抜粋:
####

ヨーロッパの冬は夜が長い。
そんな夜をシャネルやコクトーたちは何を話して過ごしたのだろう。
友人のびりーの事を少し。
ビリーはパリ大学(ソルボンヌ)の哲学科を首席で卒業。
日本語をその当時東大から来ていた先生に習い、読み書き、通訳当たり前。
僕の通訳を相手が何処の人間だろうが、同時通訳であった。
生まれはカイロのエジプト人。家族と中東に移住した頃、中東戦争。
そしてヒッチハイクでパリへ入り、パリ大学入学。
大学ではサルトルやヴォーボワールの講義を受けたと言うラッキーな奴。
実存主義の話に止まらない。
日本語、中国語(マンダリン、カントン)、韓国語、イタリア語、スペイン語
ポルトガル語、ドイツ語、ロシア語などなど全てこなせる。
日本のコミックの翻訳を随分と手掛けていた。
リアルな日本語が覚えられて楽しかったと言う。
年間に3ヶ月から4ヶ月しか働かない自由人。
例えばルーブル美術館には1000回は行っているが未だ見ていないものが沢山有ると言う。
現在66歳。今でもスカイプで話をする友人だ。
さあ、時間が来た夜の8時過ぎになっていた。
「さあ行きましょう。」
と言い汽車まで送ってくれた。
「ゆっくり寝て、起きたらイタリアだよ。」
荷物を置いて、びりーにビズー(ハグして両サイドのキスをするふらんすしきあいさつ)」
「アヴィアントー、ボン ボヤージ」と大きく手を振っているビリーを
映画に出て来るような汽車のドアに立ち見て居た。
まるで映画気分だった。
車輛に入り、寝台の部屋を探す、
あったあった、荷物は殆どない、4人用をビリーは1人用にアレンジしてくれて居た。
誰も気にせずのんびりだ。
早速、汽車の探索。
2輛くらい前にバーとレストランがあった。
今夜はもうレストランは終わっていてバーだけがオープン。

####

指示 1:
データ一覧のすべての行を、「行番号」と「内容」の2列からなるMarkdownの表に書き直してください。空行と画像を示す行は表に含めないでください。
データ一覧の行は、抜粋とは関係がありません。

####

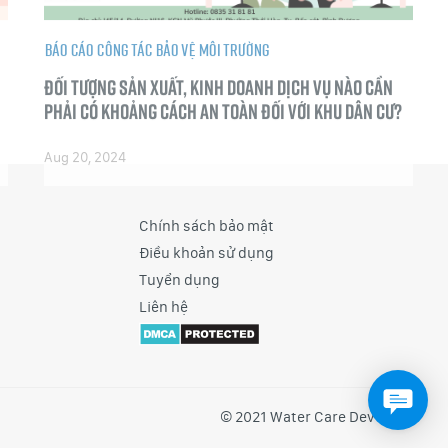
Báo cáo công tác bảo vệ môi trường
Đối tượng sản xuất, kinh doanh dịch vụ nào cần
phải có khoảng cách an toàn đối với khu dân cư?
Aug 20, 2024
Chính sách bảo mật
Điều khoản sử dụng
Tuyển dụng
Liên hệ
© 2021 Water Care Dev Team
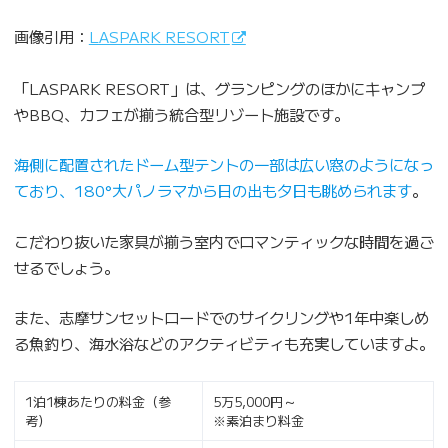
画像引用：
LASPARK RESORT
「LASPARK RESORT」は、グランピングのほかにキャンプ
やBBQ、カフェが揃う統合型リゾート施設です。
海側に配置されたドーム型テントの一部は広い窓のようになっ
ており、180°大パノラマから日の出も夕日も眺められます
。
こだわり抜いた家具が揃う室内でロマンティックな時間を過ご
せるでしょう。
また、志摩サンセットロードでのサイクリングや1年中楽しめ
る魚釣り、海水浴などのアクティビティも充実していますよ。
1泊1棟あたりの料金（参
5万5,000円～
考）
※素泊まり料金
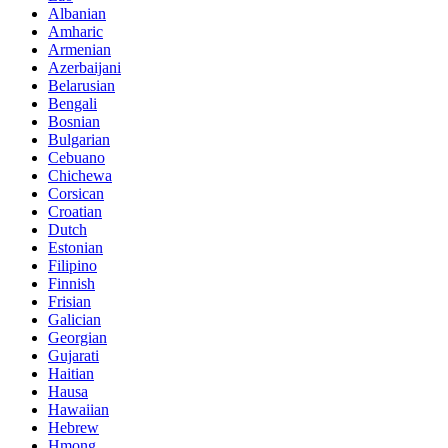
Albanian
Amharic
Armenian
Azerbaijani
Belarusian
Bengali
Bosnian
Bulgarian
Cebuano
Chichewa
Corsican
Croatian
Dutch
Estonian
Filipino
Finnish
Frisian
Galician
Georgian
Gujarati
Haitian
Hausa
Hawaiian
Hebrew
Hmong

####

指示 2:
抜粋に名前が出てくる人物をすべて挙げてください。

解答欄 1:
| 行番号 | 内容 |
|---|---|
| 1 | Báo cáo công tác bảo vệ môi trường |
| 2 | Đối tượng sản xuất, kinh doanh dịch vụ nào cần |
| 3 | phải có khoảng cách an toàn đối với khu dân cư? |
| 4 | Aug 20, 2024 |
| 5 | Chính sách bảo mật |
| 6 | Điều khoản sử dụng |
| 7 | Tuyển dụng |
| 8 | Liên hệ |
| 9 | © 2021 Water Care Dev Team |
| 10 | 画像引用： |
| 11 | LASPARK RESORT |
| 12 | 「LASPARK RESORT」は、グランピングのほかにキャンプ |
| 13 | やBBQ、カフェが揃う統合型リゾート施設です。 |
| 14 | 海側に配置されたドーム型テントの一部は広い窓のようになっ |
| 15 | ており、180°大パノラマから日の出も夕日も眺められます |
| 16 | 。 |
| 17 | こだわり抜いた家具が揃う室内でロマンティックな時間を過ご |
| 18 | せるでしょう。 |
| 19 | また、志摩サンセットロードでのサイクリングや1年中楽しめ |
| 20 | る魚釣り、海水浴などのアクティビティも充実していますよ。 |
| 21 | 1泊1棟あたりの料金（参 |
| 22 | 5万5,000円～ |
| 23 | 考） |
| 24 | ※素泊まり料金 |
| 25 | Albanian |
| 26 | Amharic |
| 27 | Armenian |
| 28 | Azerbaijani |
| 29 | Belarusian |
| 30 | Bengali |
| 31 | Bosnian |
| 32 | Bulgarian |
| 33 | Cebuano |
| 34 | Chichewa |
| 35 | Corsican |
| 36 | Croatian |
| 37 | Dutch |
| 38 | Estonian |
| 39 | Filipino |
| 40 | Finnish |
| 41 | Frisian |
| 42 | Galician |
| 43 | Georgian |
| 44 | Gujarati |
| 45 | Haitian |
| 46 | Hausa |
| 47 | Hawaiian |
| 48 | Hebrew |
| 49 | Hmong |

解答欄 2:
シャネル、コクトー、ビリー（びりー）、サルトル、ヴォーボワール